## YOUR INSTRUCTIONS
Pictures are to be omitted, and every entry below is to be restated exactly.

[Dataset items]
··········
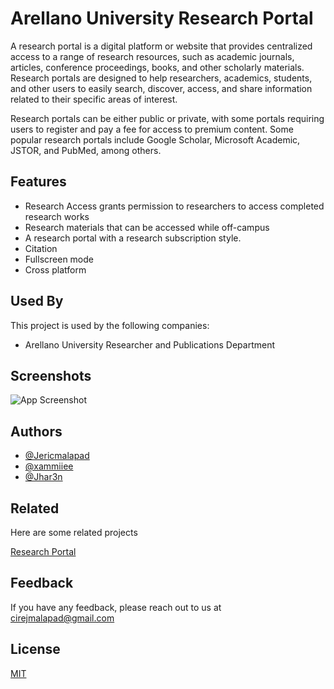 
# Arellano University Research Portal

A research portal is a digital platform or website that provides centralized access to a range of research resources, such as academic journals, articles, conference proceedings, books, and other scholarly materials. Research portals are designed to help researchers, academics, students, and other users to easily search, discover, access, and share information related to their specific areas of interest.

Research portals can be either public or private, with some portals requiring users to register and pay a fee for access to premium content. Some popular research portals include Google Scholar, Microsoft Academic, JSTOR, and PubMed, among others.


## Features


- Research Access grants permission to researchers to access completed research works
- Research materials that can be accessed while off-campus
- A research portal with a research subscription style.
- Citation 
- Fullscreen mode
- Cross platform


## Used By

This project is used by the following companies:

- Arellano University Researcher and Publications Department



## Screenshots

![App Screenshot](https://github.com/yepimthatkid/CustomLandingPage/blob/main/resource/img/home.png)


## Authors

- [@Jericmalapad](https://github.com/yepimthatkid)
- [@xammiiee](https://github.com/xammiiee)
- [@Jhar3n](https://github.com/traildownhill)
## Related

Here are some related projects

[Research Portal](https://github.com/traildownhill/ResearchPortal)


## Feedback

If you have any feedback, please reach out to us at cirejmalapad@gmail.com


## License

[MIT](https://choosealicense.com/licenses/mit/)

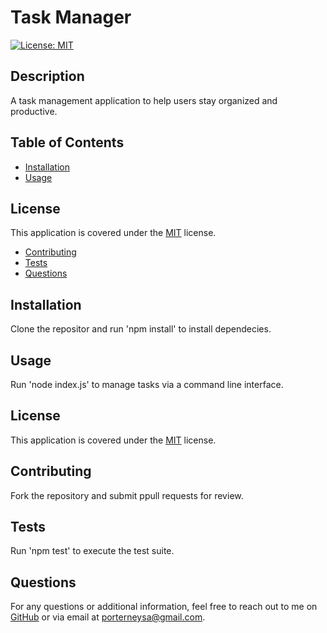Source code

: # Task Manager

[![License: MIT](https://img.shields.io/badge/License-MIT-yellow.svg)](https://opensource.org/licenses/MIT)

## Description
A task management application to help users stay organized and productive.

## Table of Contents
- [Installation](#installation)
- [Usage](#usage)
## License
This application is covered under the [MIT](https://opensource.org/licenses/MIT) license.
- [Contributing](#contributing)
- [Tests](#tests)
- [Questions](#questions)

## Installation
Clone the repositor and run 'npm install' to install dependecies. 

## Usage
Run 'node index.js' to manage tasks via a command line interface.

## License
This application is covered under the [MIT](https://opensource.org/licenses/MIT) license.

## Contributing
Fork the repository and submit ppull requests for review.

## Tests
Run 'npm test' to execute the test suite.

## Questions
For any questions or additional information, feel free to reach out to me on [GitHub](https://github.com/neysap) or via email at porterneysa@gmail.com.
··········
## ANSWER TO THIS PROBLEM
# Arellano University Research Portal

A research portal is a digital platform or website that provides centralized access to a range of research resources, such as academic journals, articles, conference proceedings, books, and other scholarly materials. Research portals are designed to help researchers, academics, students, and other users to easily search, discover, access, and share information related to their specific areas of interest.

Research portals can be either public or private, with some portals requiring users to register and pay a fee for access to premium content. Some popular research portals include Google Scholar, Microsoft Academic, JSTOR, and PubMed, among others.


## Features


- Research Access grants permission to researchers to access completed research works
- Research materials that can be accessed while off-campus
- A research portal with a research subscription style.
- Citation 
- Fullscreen mode
- Cross platform


## Used By

This project is used by the following companies:

- Arellano University Researcher and Publications Department



## Screenshots

![App Screenshot](https://github.com/yepimthatkid/CustomLandingPage/blob/main/resource/img/home.png)


## Authors

- [@Jericmalapad](https://github.com/yepimthatkid)
- [@xammiiee](https://github.com/xammiiee)
- [@Jhar3n](https://github.com/traildownhill)
## Related

Here are some related projects

[Research Portal](https://github.com/traildownhill/ResearchPortal)


## Feedback

If you have any feedback, please reach out to us at cirejmalapad@gmail.com


## License

[MIT](https://choosealicense.com/licenses/mit/)

Source code

: # Task Manager

[![License: MIT](https://img.shields.io/badge/License-MIT-yellow.svg)](https://opensource.org/licenses/MIT)

## Description
A task management application to help users stay organized and productive.

## Table of Contents
- [Installation](#installation)
- [Usage](#usage)
## License
This application is covered under the [MIT](https://opensource.org/licenses/MIT) license.
- [Contributing](#contributing)
- [Tests](#tests)
- [Questions](#questions)

## Installation
Clone the repositor and run 'npm install' to install dependecies. 

## Usage
Run 'node index.js' to manage tasks via a command line interface.

## License
This application is covered under the [MIT](https://opensource.org/licenses/MIT) license.

## Contributing
Fork the repository and submit ppull requests for review.

## Tests
Run 'npm test' to execute the test suite.

## Questions
For any questions or additional information, feel free to reach out to me on [GitHub](https://github.com/neysap) or via email at porterneysa@gmail.com.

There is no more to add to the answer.